Massachusetts to vote on healthcare cost-control bill
BOSTON, July 31
BOSTON, July 31 (Reuters) - Massachusetts lawmakers on Tuesday are expected to vote on a sweeping bill aimed at containing the growth of healthcare costs and supporting the state's 2006 health reforms, which became a national blueprint.
The 350-page bill, which has broad support from businesses and the healthcare industry, is being debated on the final day of the legislature's formal session, and if passed would go to Governor Deval Patrick for approval.
If passed, Massachusetts would become the first state to try to limit how much providers and insurers can spend on medical care, furthering the state's long history of healthcare innovation.
Central to the bill is a plan to save up to $200 billion over 15 years by pegging the increase in healthcare costs to no more than the rate of growth in the state's economy.
The bill also pushes the creation of "accountable care organizations" designed to provide coordinated medical care for patients in place of the traditional piecemeal approach.
"By paying for quality, not quantity, our state's healthcare delivery system will be better and more cost-effective," said Amy Whitcomb Slemmer, executive director of the advocacy group Health Care for All.
Healthcare spending would be capped at a growth rate no faster than the state economy through 2017, and in the following five years would be constrained further, to half a percentage point below the growth of the state economy.
Massachusetts has been growing at about 3.7 percent in recent years, faster than the United States as a whole. Until recently, medical spending in the state was rising at almost twice that rate.
Patrick, a Democrat, proposed some of the elements in the bill in early 2011 as a way to urgently address spiraling costs faced by state residents and businesses.
Massachusetts achieved near universal health insurance coverage as a result of its 2006 reforms, spearheaded by then-Governor Mitt Romney, now the Republican presidential candidate, and the state's Democratic-controlled legislature.
The 2006 law features a mandate for most residents to either provide proof of insurance or pay a penalty, and was closely mirrored by President Barack Obama's national healthcare legislation.
Architects of the original Massachusetts law acknowledge that cost controls were not a major part of original debate, as the state concentrated first on expanding coverage.
Even so, Massachusetts healthcare premium growth has slowed recently, helped in part by new agreements between insurers and providers that have started to move away from the fee-for-service model.

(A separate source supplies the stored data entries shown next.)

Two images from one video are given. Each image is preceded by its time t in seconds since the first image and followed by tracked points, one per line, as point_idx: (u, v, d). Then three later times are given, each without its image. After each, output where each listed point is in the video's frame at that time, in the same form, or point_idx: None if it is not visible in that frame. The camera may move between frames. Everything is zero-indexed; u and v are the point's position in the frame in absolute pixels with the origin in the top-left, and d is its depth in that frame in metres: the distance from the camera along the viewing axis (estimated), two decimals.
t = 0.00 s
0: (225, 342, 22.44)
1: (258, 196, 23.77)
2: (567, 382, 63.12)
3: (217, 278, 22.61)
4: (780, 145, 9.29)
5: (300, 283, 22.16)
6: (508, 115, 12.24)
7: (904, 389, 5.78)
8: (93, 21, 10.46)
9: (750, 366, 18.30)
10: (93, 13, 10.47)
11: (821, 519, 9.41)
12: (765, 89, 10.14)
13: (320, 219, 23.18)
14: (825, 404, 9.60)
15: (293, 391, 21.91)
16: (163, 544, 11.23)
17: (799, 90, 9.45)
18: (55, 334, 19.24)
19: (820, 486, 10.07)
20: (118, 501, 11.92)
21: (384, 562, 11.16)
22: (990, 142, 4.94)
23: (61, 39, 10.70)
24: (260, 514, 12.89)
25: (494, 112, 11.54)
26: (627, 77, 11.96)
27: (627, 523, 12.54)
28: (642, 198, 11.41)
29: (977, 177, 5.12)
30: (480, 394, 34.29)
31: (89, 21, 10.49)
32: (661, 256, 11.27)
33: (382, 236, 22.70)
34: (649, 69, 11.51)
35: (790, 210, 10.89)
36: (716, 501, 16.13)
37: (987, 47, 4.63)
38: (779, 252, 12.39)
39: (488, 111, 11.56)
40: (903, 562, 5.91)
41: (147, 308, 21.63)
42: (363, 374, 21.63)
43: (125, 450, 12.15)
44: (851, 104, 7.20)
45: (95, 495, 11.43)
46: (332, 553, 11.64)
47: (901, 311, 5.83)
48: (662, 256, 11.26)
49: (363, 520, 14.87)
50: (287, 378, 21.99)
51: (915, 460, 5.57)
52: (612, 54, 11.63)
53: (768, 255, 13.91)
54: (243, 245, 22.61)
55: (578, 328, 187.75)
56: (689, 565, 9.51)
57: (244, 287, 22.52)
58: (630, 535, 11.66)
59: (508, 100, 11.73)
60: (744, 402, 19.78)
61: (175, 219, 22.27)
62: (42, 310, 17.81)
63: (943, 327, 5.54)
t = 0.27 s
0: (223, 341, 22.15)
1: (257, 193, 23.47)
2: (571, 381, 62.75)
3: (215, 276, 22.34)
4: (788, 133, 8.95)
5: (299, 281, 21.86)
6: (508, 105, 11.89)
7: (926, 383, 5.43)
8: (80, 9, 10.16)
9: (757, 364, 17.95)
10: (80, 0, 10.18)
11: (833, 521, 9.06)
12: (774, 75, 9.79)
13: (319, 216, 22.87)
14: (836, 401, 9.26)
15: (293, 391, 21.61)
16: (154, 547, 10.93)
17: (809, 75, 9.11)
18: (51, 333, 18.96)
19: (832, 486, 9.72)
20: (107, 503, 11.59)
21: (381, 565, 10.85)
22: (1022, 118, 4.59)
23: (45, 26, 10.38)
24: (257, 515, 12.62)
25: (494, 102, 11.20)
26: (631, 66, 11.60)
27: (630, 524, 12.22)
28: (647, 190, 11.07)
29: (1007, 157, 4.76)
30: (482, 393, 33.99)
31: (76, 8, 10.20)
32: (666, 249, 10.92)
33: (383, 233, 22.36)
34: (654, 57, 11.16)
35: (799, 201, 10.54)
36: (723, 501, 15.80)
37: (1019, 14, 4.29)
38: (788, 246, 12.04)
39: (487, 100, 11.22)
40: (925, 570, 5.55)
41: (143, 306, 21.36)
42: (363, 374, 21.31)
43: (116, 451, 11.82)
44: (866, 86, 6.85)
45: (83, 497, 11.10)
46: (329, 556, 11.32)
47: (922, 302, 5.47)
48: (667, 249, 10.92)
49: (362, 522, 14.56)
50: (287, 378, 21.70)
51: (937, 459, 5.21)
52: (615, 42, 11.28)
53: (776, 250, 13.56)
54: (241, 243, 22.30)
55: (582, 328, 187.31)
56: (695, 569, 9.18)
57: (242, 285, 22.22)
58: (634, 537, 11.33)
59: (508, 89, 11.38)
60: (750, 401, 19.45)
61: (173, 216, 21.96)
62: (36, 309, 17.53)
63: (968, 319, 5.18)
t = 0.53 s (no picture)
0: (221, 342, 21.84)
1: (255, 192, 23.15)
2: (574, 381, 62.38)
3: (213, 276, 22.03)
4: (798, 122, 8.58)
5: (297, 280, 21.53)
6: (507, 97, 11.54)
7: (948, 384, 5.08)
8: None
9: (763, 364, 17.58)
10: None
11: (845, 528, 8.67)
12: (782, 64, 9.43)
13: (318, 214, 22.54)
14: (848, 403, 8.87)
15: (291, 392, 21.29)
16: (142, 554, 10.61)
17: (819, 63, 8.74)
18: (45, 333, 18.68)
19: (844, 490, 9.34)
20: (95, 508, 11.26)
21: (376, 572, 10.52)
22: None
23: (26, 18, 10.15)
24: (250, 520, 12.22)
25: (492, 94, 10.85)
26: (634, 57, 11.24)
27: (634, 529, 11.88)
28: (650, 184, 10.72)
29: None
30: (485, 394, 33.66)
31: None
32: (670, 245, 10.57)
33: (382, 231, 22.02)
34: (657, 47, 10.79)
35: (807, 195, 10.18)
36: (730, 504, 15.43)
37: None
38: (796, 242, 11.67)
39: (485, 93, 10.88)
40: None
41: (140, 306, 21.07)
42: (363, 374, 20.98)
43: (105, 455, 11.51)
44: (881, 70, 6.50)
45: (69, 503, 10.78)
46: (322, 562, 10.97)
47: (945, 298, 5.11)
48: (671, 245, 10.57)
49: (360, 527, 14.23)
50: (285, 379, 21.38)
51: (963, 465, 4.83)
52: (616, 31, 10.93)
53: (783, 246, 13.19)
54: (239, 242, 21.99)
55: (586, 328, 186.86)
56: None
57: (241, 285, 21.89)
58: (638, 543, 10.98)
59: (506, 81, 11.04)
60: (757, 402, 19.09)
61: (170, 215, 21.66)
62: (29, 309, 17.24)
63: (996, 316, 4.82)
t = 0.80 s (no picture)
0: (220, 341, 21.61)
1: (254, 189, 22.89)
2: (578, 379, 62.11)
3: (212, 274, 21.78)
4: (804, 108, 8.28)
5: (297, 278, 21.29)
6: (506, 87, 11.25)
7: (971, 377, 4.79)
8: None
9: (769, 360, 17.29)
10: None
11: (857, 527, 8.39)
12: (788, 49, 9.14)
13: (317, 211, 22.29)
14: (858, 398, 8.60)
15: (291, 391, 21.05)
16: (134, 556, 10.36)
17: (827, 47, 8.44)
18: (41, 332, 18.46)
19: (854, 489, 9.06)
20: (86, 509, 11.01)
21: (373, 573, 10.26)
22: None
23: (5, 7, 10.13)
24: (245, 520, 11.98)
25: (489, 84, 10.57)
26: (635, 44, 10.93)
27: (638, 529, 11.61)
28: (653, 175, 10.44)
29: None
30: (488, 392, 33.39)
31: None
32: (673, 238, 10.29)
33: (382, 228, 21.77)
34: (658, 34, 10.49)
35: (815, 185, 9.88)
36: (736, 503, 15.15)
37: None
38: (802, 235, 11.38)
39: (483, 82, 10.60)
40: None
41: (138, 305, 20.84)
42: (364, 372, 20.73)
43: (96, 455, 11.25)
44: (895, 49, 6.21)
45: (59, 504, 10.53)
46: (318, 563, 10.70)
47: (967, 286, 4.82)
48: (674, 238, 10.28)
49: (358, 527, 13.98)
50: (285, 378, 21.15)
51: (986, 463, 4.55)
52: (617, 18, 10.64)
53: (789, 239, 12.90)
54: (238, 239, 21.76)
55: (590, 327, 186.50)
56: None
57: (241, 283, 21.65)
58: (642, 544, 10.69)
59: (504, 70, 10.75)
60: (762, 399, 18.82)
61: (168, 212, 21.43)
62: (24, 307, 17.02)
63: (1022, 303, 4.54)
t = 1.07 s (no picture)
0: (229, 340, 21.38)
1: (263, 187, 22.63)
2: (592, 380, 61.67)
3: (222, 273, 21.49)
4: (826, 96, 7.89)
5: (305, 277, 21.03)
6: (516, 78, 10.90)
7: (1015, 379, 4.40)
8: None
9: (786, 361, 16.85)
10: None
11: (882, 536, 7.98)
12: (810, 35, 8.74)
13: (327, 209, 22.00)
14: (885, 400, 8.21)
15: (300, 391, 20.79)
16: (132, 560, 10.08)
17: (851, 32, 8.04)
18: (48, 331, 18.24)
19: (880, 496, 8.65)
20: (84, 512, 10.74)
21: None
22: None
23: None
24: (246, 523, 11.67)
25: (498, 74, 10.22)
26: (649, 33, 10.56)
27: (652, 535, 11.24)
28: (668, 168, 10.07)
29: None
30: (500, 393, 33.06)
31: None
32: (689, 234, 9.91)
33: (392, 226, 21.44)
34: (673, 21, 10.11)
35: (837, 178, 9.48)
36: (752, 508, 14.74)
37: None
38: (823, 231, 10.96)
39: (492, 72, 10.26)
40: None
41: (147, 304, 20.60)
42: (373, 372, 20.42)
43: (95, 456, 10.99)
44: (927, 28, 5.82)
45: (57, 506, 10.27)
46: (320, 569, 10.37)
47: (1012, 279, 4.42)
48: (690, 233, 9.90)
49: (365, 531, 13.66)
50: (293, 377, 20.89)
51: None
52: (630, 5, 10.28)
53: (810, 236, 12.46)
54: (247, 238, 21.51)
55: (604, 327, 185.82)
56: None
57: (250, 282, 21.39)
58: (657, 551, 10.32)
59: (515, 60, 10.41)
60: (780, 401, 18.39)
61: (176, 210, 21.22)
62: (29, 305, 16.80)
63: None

Other provisions of the current bill include an additional allocation for public health programs, community-based prevention and wellness efforts aimed at preventable chronic diseases, and reforms to medical malpractice laws.
The legislation earned the backing of the Greater Boston Chamber of Commerce.
"It sets a goal for healthcare costs that builds on the progress we've made ... while preserving the innovation that drives our healthcare system," said Jim Klocke, the Chamber's executive vice president.
Associated Industries of Massachusetts, an employer group, said the bill was a first step toward "slowing the runaway health insurance premiums that have impeded job creation and economic growth for a decade."
The group had pushed for a more aggressive cost-control target and greater efforts to root out wasteful spending.
"Controlling the cost of healthcare and health insurance remains the single most important issue for Massachusetts employers," said Kristen Lepore, vice president of government affairs at AIM.
Amid the enthusiasm, the non-partisan Pioneer Institute said the bill was flawed, at best, and would leave the healthcare system burdened with more bureaucracy and costs.
"The legislation rehashes failed top-down strategies of the past, putting government in the position of mandating outcomes rather than creating incentives for individuals," said Joshua Archambault, Pioneer's healthcare policy analyst.
The strategies for pegging the growth of healthcare costs to the state's economic growth were unproven, he added.